30 November 2013

Another human interest story

Philomena

Crit
If we were making a top ten list of the Roman Catholic Church's suckiest places and times, most of us would rank Spain of the late 14th and 15th centuries number 1, the U.S. in the late 20th century might be midtable somewhere, but surely there would be a place near the bottom for Ireland in the mid-1900s. Expanding on a secular tradition dating to the early 19th century, several Irish convents, under cover of Christian ministry, took in so-called Magdalenes--young women and girls whose commission of carnal sins had become manifest--and exploited the circumstances by engineering lucrative adoptions by wealthy Americans, and by binding the fallen women to years of indentured servitude.

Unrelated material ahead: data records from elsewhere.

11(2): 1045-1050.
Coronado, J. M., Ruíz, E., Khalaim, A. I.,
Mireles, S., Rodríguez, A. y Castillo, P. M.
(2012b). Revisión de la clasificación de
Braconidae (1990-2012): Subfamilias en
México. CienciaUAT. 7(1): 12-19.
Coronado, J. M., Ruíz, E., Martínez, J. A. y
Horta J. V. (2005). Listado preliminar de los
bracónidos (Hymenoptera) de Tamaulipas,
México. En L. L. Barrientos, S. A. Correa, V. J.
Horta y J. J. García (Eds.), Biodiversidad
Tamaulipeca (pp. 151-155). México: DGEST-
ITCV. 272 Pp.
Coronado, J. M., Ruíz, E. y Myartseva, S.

This is not the first cinematic treatment of the scandal--The Magdalene Sisters (2002) was an angrymaking contemporary account--but it's the first that I'm aware of that looks back from the recent past, through the barely fictionalized perspective of a woman (happened to read this while waiting for the film to start) encountering after-the-fact stonewalling eerily similar to another on the top ten list imagined above. And it's certainly the only one directed by Stephen Frears with Judi Dench as the questing mother and Steve Coogan as the cynical journalist who allies himself with her. Subtle? Not particularly. Manipulative? Well, yeah. Did I mind? Not a bit of it.
Trailers
  • One Chance--Heartwarming true story of a fat opera lover who scores on a talent show.
  • Heaven Is for Real--Heartwarming true story of an adorable little boy who makes an eschatological round trip.
  • Labor Day--Heartwarming Joyce Maynard story about a romance between an escaped con (Josh Brolin) and a single mother (Kate Winslet).

1 comment:

Unknown said...

I saw this tonight with my 85 year old VERY catholic friend. She adopted two babies in the late '50s, early '60s through catholic charities or some kind of catholic organization. She really loves Judi Dench (as everyone does) and wanted to see it but I told her that it might not shine a very positive light on the catholic church.
Why anyone thinks you have to be a christian to be a good person is beyond me. Nothing good about any of the christians in this story. I wanted to clap when the Coogan character tells the old bitty nun that Jesus would knock her out of her wheelchair.